### [Task instructions]
1 – From the Pinger text, quote the passage starting at "The big problem: If" and ending at "pressed one button.".
2 – According to the Pinger text, which company did Joe Sipher and Greg Woock previously work for as executives?

### [Text shown]
The big problem: If you call them, they might pick up.
Joe Sipher and Greg Woock, former executives at the personal digital assistant company Handspring, have produced a surprisingly convenient vmail service to do that -- from any mobile phone. Their new company is called Pinger, and Greg showed us the service last Friday. Today, it has started testing the service, and you can sign up on their site We think this has a great shot at getting wide adoption.
Woock |
Here's how it works: Pinger gives you a local number that you store in your phone under "speed dial." Whenever you want to use the service, you press "p", and it dials a local number. So far, you have just pressed one button.
Pinger then gives you a prompt, and then you simply say the name of the person you want to call (your phone must have the person's contact details stored, such as email address and/or phone number). Pinger uses voice recognition (from Tellme) to look up their details. Pinger then gives you a second prompt, and you speak your message into the phone. Pinger then sends the audio message to the person's email account, or to their phone via an SMS audio file. So the person on the other end can listen to it immediately or later -- but the main point is, you're not locked into actually talking with them.

### [The data]
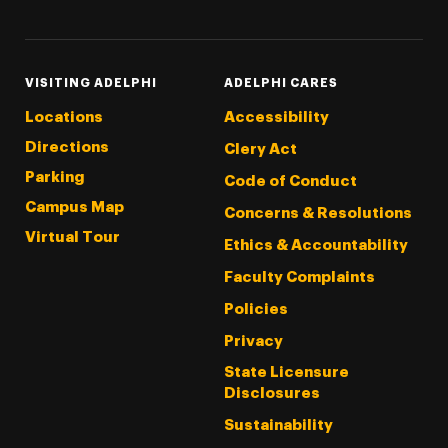
VISITING ADELPHI
ADELPHI CARES
Locations
Accessibility
Directions
Clery Act
Parking
Code of Conduct
Campus Map
Concerns & Resolutions
Virtual Tour
Ethics & Accountability
Faculty Complaints
Policies
Privacy
State Licensure
Disclosures
Sustainability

### [Responses]
1 –
The big problem: If you call them, they might pick up.
Joe Sipher and Greg Woock, former executives at the personal digital assistant company Handspring, have produced a surprisingly convenient vmail service to do that -- from any mobile phone. Their new company is called Pinger, and Greg showed us the service last Friday. Today, it has started testing the service, and you can sign up on their site We think this has a great shot at getting wide adoption.
Woock |
Here's how it works: Pinger gives you a local number that you store in your phone under "speed dial." Whenever you want to use the service, you press "p", and it dials a local number. So far, you have just pressed one button.

2 – Handspring, a personal digital assistant company.